▶ WORK TASK
Determine how many lines of the material hold the word "check", and answer with the number only.
** INPUT MATERIAL follows **
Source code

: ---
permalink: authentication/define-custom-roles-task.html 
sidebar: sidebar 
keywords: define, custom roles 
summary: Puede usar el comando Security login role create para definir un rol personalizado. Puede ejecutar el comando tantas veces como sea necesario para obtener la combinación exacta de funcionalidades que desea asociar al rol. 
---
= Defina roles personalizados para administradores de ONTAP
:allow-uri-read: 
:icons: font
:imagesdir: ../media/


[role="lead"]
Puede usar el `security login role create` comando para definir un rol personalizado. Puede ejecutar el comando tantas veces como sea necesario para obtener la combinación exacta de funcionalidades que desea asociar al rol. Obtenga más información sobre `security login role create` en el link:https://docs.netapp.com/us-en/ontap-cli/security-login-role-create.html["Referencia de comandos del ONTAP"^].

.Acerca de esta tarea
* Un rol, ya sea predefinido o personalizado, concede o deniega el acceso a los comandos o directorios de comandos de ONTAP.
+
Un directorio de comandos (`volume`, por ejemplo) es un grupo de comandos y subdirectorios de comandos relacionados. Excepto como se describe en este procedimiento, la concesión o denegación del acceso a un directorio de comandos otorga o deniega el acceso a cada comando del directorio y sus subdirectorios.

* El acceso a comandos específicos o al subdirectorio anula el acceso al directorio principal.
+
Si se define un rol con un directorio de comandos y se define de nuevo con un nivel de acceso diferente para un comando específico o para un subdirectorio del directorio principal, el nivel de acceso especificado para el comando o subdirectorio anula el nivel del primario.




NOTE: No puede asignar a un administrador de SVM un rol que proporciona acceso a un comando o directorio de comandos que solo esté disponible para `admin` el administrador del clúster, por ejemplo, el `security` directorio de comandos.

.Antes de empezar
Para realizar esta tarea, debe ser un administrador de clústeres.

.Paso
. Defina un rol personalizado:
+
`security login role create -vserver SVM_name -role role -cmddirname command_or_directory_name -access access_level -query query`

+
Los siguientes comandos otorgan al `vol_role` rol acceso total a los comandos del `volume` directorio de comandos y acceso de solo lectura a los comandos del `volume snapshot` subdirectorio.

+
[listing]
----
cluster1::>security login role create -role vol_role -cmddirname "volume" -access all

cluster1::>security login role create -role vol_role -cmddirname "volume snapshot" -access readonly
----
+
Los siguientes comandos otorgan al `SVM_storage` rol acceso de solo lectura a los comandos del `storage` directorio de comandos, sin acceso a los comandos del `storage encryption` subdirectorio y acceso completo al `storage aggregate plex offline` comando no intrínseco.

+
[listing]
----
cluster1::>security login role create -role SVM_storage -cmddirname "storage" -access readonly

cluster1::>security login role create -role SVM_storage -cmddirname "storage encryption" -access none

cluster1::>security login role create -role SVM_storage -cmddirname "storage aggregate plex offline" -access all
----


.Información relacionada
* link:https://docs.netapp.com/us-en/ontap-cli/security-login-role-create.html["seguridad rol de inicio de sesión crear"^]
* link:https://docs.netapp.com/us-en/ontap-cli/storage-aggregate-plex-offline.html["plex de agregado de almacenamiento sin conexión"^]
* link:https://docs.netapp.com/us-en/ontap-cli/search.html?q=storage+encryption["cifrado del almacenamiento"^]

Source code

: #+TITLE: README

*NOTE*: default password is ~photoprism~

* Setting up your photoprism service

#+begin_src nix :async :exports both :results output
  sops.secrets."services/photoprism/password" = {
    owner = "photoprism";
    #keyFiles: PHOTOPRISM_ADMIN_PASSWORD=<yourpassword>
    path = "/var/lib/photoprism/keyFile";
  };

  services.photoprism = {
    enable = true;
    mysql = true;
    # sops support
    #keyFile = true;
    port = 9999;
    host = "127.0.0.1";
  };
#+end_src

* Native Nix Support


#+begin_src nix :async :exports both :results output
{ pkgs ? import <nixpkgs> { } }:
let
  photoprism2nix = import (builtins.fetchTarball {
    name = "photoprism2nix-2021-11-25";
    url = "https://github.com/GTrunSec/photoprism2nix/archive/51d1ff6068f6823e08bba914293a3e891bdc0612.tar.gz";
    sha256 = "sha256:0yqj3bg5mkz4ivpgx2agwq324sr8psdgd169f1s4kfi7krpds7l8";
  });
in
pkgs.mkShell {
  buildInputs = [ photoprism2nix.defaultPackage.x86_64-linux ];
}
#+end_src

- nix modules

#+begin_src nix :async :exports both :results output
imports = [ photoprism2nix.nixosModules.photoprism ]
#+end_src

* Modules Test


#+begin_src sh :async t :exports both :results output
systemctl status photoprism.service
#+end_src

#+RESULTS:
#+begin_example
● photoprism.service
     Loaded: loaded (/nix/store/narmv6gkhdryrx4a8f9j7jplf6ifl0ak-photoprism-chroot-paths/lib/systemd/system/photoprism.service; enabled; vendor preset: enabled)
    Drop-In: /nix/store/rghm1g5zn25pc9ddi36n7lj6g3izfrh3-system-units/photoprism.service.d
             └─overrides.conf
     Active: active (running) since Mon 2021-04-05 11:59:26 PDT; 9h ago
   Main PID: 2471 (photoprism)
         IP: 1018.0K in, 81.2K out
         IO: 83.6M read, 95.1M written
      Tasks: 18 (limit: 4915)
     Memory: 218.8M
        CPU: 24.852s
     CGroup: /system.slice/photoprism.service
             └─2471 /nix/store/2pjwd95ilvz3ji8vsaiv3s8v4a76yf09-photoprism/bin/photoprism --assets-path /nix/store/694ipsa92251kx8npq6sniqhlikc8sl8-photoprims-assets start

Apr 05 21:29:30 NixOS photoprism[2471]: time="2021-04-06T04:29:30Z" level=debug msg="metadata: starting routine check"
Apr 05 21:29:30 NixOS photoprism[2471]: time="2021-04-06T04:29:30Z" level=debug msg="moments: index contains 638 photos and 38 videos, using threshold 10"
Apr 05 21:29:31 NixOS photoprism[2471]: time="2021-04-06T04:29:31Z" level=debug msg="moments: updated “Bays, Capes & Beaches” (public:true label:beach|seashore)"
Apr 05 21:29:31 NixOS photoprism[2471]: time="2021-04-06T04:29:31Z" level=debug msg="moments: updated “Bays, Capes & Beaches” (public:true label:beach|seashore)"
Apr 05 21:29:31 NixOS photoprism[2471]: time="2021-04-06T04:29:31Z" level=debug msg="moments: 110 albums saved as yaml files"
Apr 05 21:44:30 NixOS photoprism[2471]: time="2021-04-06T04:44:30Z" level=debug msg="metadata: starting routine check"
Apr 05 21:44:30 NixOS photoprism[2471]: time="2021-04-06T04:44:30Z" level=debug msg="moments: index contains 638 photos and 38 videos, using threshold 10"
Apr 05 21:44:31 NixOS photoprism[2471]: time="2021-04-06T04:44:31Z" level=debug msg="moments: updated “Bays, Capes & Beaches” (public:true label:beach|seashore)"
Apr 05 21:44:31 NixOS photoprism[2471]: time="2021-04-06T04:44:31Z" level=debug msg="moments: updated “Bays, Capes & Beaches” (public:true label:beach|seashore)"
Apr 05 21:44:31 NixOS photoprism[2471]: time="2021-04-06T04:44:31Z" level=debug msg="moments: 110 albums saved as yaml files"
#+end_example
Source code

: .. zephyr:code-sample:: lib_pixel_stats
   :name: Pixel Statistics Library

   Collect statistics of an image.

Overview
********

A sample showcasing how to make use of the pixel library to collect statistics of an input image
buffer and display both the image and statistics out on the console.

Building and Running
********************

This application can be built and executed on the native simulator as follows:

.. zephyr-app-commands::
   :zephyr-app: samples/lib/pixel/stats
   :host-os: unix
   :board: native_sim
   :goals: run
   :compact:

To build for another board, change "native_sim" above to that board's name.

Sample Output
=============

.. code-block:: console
** End of INPUT MATERIAL **
▶ OUTPUT
2